MellonsThe stomach is where the true work of digestion begins – everything up until now has been more or less preparation. Assuming you thoroughly chewed what you ate, the stomach receives a well-mashed bolus of food mixed with saliva to start working on.

Anatomically, the stomach is a muscular sac that collapses when it’s empty and is divided into three portions: the fundus or upper portion, the body or middle portion and the antrum or lower portion.

Some of the true marvels of the human body are demonstrated in the stomach. It secretes a very strong acid with a pH of only 0.8 (hydrochloric acid or HCl); yet at the same time, it produces a thick, alkaline mucus to protect its lining. In addition, this part of the digestive process requires constant communication between the stomach, the brain, and eventually the first part of the small intestine, along with a cascade of reactions.

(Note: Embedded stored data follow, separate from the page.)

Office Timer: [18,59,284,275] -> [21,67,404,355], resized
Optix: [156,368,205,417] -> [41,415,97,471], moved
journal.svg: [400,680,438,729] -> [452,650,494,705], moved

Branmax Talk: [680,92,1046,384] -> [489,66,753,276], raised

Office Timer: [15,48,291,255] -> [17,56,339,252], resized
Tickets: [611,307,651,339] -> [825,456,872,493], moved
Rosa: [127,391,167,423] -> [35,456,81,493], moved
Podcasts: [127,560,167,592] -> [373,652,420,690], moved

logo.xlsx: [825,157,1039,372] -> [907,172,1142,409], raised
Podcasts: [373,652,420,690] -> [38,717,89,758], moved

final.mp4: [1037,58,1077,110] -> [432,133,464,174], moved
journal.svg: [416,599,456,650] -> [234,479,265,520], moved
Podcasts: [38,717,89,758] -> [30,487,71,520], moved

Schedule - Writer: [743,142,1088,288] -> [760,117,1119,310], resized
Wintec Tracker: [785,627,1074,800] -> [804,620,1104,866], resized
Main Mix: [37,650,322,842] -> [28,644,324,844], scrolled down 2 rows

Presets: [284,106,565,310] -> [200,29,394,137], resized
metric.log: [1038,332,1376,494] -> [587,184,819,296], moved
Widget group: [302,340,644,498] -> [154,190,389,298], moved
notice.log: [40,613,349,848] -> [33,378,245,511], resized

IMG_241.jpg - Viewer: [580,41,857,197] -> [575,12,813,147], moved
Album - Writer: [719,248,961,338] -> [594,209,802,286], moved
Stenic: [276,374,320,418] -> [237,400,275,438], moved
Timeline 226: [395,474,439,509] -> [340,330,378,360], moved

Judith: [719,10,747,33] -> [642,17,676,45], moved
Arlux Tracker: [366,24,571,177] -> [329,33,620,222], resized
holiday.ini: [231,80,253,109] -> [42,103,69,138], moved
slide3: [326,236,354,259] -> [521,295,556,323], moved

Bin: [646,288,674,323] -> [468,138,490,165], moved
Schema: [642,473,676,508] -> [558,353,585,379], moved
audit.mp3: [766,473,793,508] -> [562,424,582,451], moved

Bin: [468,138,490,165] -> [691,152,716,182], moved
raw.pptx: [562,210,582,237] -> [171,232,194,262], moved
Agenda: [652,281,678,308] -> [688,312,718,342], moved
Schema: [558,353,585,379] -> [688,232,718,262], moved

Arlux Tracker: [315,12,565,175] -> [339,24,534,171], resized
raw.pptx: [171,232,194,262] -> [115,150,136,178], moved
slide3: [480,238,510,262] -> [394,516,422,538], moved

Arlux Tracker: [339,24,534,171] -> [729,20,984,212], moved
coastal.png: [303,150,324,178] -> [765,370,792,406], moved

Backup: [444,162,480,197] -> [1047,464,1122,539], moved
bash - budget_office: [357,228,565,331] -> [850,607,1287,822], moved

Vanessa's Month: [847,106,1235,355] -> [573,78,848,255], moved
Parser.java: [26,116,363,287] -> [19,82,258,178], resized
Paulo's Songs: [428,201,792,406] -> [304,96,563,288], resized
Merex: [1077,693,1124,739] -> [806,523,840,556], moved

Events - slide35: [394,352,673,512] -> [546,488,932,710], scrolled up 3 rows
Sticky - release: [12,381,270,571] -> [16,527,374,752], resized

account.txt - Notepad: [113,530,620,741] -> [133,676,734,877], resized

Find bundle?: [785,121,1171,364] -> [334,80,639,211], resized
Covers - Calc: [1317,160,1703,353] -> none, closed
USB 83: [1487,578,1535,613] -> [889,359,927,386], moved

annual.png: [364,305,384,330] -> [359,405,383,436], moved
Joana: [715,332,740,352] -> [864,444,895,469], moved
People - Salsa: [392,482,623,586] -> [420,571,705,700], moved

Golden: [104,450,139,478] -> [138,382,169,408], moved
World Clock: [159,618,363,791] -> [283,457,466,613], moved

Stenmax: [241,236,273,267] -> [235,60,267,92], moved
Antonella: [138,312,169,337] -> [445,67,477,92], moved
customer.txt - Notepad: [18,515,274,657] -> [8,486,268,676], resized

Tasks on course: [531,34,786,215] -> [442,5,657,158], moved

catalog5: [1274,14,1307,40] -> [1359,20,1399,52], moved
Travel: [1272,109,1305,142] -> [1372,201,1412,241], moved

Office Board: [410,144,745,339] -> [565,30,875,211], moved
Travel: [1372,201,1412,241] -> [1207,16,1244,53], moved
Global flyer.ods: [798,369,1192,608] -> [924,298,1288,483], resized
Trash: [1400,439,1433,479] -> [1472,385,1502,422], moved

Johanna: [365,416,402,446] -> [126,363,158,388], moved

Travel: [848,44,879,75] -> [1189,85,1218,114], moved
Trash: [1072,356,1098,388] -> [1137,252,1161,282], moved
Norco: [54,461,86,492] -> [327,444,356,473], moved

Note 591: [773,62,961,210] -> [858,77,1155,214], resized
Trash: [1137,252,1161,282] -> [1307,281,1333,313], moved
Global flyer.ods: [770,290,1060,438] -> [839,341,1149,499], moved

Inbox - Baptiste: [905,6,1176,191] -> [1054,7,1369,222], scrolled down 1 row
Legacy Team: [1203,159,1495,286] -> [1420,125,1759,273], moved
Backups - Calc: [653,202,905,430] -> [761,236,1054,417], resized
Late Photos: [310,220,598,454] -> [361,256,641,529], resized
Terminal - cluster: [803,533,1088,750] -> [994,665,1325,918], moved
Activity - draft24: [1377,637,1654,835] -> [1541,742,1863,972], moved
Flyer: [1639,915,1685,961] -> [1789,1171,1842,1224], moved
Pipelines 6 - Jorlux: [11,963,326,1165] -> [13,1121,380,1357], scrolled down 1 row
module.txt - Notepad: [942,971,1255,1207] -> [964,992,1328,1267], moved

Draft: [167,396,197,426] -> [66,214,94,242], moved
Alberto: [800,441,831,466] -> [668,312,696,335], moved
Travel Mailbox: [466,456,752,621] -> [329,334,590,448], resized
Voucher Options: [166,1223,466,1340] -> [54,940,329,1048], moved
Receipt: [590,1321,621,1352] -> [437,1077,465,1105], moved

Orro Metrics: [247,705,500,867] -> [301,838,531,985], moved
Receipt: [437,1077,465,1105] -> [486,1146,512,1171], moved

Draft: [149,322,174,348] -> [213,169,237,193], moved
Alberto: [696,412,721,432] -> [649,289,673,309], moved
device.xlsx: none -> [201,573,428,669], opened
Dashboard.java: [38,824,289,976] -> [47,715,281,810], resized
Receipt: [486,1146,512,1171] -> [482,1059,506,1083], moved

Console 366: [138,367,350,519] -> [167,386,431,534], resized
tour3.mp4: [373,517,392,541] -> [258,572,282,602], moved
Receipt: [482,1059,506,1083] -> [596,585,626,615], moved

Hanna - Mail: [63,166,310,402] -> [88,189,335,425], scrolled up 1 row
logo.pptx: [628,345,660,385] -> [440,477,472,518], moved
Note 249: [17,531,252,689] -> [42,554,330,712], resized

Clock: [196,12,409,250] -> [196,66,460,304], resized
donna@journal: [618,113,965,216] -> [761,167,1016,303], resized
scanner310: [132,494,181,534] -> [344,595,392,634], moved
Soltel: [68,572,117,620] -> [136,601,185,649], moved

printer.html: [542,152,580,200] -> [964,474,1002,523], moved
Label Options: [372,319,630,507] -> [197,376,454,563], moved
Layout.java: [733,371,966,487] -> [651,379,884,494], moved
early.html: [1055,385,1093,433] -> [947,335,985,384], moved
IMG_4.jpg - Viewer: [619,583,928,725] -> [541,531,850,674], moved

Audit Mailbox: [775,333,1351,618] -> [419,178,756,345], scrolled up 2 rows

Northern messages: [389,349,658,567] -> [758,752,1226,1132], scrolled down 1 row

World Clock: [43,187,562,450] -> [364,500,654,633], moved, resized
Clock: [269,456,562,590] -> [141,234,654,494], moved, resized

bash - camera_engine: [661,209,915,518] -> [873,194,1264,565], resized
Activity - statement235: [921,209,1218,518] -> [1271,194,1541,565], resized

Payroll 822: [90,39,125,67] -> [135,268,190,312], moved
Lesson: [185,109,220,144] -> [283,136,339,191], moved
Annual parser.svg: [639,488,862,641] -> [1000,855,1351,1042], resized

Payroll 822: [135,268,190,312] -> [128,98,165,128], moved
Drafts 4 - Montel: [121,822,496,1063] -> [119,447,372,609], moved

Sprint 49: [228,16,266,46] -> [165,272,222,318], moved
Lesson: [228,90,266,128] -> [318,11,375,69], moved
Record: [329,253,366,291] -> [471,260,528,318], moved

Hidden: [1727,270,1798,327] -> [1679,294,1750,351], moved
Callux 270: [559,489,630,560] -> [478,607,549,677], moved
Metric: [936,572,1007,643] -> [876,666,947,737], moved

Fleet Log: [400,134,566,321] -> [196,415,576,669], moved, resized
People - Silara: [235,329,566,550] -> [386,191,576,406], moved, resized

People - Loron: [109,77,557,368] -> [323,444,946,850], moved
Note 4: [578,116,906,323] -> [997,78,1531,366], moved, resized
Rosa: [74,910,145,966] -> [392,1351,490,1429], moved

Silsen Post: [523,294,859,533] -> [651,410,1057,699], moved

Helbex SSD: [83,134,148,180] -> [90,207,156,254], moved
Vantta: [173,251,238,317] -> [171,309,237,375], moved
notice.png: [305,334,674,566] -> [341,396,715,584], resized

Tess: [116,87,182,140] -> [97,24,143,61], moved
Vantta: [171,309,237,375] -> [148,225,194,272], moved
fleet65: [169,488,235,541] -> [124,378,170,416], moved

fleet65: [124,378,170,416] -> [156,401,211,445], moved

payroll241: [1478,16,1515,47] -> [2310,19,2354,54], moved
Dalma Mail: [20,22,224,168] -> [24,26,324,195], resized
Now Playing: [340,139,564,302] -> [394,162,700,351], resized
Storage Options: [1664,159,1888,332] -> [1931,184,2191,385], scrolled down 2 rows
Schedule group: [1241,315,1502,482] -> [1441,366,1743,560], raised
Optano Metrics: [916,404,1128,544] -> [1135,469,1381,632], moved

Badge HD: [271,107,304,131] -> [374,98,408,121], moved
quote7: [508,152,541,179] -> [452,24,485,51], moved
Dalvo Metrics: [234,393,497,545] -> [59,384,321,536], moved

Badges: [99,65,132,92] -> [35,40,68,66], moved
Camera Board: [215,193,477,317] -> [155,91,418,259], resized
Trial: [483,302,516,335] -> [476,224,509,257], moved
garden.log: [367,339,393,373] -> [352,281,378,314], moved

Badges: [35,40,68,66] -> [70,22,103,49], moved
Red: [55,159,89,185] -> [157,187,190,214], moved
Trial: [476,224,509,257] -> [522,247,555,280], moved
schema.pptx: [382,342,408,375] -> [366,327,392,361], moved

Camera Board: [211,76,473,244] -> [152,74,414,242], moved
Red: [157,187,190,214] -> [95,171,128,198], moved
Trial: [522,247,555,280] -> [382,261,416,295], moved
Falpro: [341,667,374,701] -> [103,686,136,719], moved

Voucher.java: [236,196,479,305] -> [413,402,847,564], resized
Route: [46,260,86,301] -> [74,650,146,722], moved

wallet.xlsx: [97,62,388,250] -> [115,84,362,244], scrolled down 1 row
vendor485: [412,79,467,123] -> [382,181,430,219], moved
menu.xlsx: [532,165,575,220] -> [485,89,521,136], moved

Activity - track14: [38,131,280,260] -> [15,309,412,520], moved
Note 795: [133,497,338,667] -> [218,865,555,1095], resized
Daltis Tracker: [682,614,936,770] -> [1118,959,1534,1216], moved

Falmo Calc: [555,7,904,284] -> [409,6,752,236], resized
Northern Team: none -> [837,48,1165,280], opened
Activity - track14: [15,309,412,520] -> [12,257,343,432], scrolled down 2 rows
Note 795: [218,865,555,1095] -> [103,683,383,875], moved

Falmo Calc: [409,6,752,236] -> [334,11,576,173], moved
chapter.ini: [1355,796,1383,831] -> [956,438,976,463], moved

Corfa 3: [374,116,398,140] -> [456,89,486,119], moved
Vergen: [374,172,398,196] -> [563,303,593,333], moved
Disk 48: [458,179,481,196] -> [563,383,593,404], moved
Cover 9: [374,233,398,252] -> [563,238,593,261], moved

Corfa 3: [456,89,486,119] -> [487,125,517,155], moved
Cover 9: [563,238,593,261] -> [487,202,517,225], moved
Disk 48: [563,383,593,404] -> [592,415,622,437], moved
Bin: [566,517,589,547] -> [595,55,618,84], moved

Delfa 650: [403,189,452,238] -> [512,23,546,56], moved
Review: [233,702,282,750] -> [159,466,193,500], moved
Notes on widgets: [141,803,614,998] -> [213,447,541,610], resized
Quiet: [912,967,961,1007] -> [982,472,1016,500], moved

When food first hits the stomach from the esophagus, signals are sent back to the brain, which in turn sends signals back to the stomach, telling it to relax so it can expand and receive the incoming food. The stomach can expand to hold up to about 1.5 liters. After it begins receiving food, the muscles of the stomach also begin their churning action to mix the food with the digestive juices that are being secreted.

The arrival of food also causes gastrin, a hormone, to be secreted, which in turn triggers the release of gastric juice. Gastric juice contains both the aforementioned HCl and a substance called intrinsic factor; this factor is necessary for your body to absorb vitamin B12 through the GI tract.

The saliva that was secreted in the mouth continues working on the starch in your food for about an hour after it enters the stomach, breaking down up to 30-40% of it. Lingual lipase (a fat-digesting enzyme) from the saliva also continues to work on fats, digesting a small amount of the triglycerides in your food.

What the stomach really acts on, though, is protein. It achieves this through both acid and pepsin, a proteolytic enzyme. Actually, the stomach produces pepsinogen—a proenzyme or zymogen—an inactive form that must be converted to pepsin to start digesting. And it’s acid in the stomach that promotes conversion from the inactive pepsinogen to the active pepsin. Pepsin—as most enzymes—is pH sensitive and is active only within a fairly narrow range. It works best in a range of 1.8 to 3.5, and once the pH gets above 5, pepsin is virtually inactive.

Meanwhile, the muscular contractions—or constrictor waves—continue in the stomach, both mixing and gradually moving food from one end of the stomach to the other, preparing it for entry into the small intestine. These waves serve to blend, mix and mash the food with gastric juice and digestive enzymes, creating a semi-fluid mixture called chyme.

As with the esophageal sphincter at the top end, the bottom of the stomach is bordered by the pyloric sphincter, another tightly controlling band of muscle. The mixing waves intensify as the chyme moves closer and closer to this opening.

Conversely, the closer the chyme gets, the more the pyloric sphincter tightens, creating even more of a resistance to the passage of chyme into the small intestine. This tightening tends to result in a backsplash effect, causing the chyme to become even more thoroughly mixed as it approaches the opening. Chyme must be in an almost liquid state before it is allowed to pass through the pyloric sphincter.

Other than protein digestion and the remaining action of the salivary enzymes, very little actual digestion takes place in the stomach. A small amount of gastric lipase is produced for fat digestion, but its action is limited to only certain types of fat, like butterfat. Both digestion and absorption are primarily functions of the small intestine. Only a few compounds—such as alcohol, aspirin and some other NSAIDs (non-steroidal anti-inflammatories)—are absorbed in the stomach.

The entire mixing process in the stomach can take several hours, but usually within 2 to 4 hours, the food—now chyme—has completely left the stomach and entered the small intestine.